In the 1990s when HIV/Aids was claiming many lives in Africa, especially in South Africa, American pharmaceutical companies had produced essential drugs that could save the situation.

However, these drugs were very expensive and could not, by any standards, be afforded by government in Africa.

The greatest challenge was the fact that these pharmaceutical companies had patents for their products and, therefore, enjoyed intellectual property rights in respect to the HIV/Aids treatment.

This meant that production and distribution was only limited to pharmaceutical companies in the West, which only cared about profiteering. Death was the only remedy for the Aids patients.

The South African government, specifically the then Minister of Health Nkosozana Dramini Zuma, drafted a legislative proposal that contained the explicit authorisation of parallel import of patented pharmaceuticals.  They also sought to amend the South African Medicines and Related Substances Control Act by inserting a new Section 15C, which would enable South Africa to benefit from lower prices abroad for the same drugs.

Fearing a domino effect in the developing world, the US pharmaceutical industry, backed by the US government, opposed the enactment of Section 15C, arguing that it was tantamount to a complete abrogation of patent rights and that it violated the World Trade Organisation’s Agreement on Trade-Related Aspects of Intellectual Property Rights (TRIPS).

Nevertheless, these were signed into law by then president Nelson Mandela on December 12, 1997. At least 39 drug companies went to court to challenge the law which would allow South Africa to buy cheap generic substitutes for patented Aids drugs.

The Indian drug manufacturer of generic drugs, CIPLA, had said it could offer inexpensive knockoff versions of eight out of the 15 anti-retroviral drugs (ARVs) that could help save many from eminent death. The firms managed to get court to put a halt to the enforcement of the laws, even when people continued to die at an abnormal rate in South Africa.

But after concerted efforts and global campaigns led by WHO, UNAIDS and other players, the pharmaceutical companies accepted to waive their intellectual property rights. This development greatly fostered the containment of the HIV/Aids in developing countries.

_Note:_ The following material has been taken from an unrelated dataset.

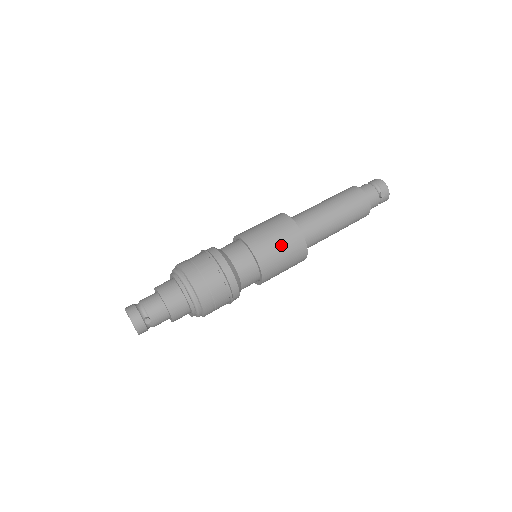
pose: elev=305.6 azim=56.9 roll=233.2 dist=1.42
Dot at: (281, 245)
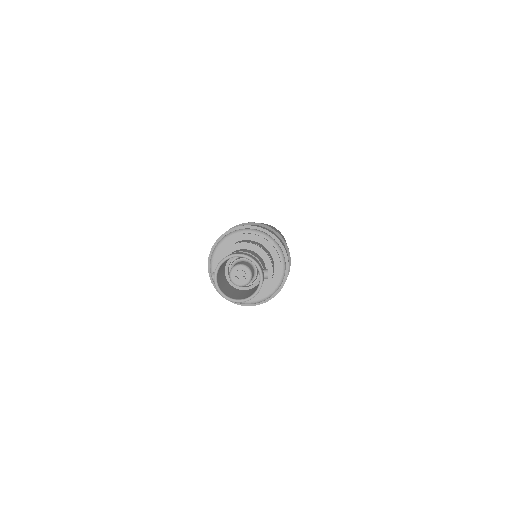
Dot at: occluded
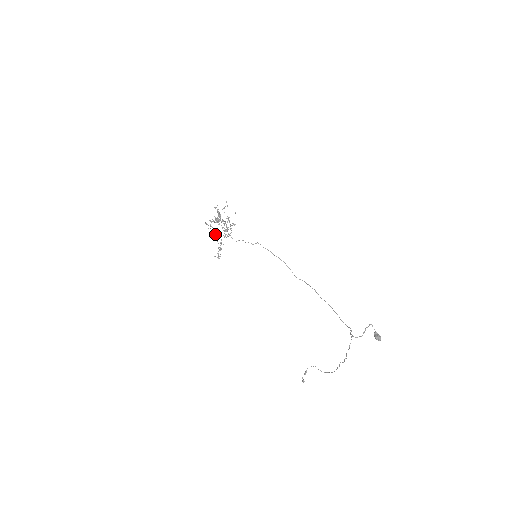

Today, Covid-19 is claiming lives in even greater measure. Western pharmaceutical companies have engineered eight  candidate vaccines against Covid-19.

The three leading candidate vaccines are the Moderna in the US, the Pfizer BioNTech and the Oxford astrazeneca.

Issues of equality in access to these vaccines have risen with fears that nine in 10 people in the 70 poorest countries, will not be vaccinated against Covid-19 in 2021, according to the UNAIDS executive director Winnie Byanyima.

The rich countries are booking out nearly all Covid-19 doses, booking even five times more doses than all their people need.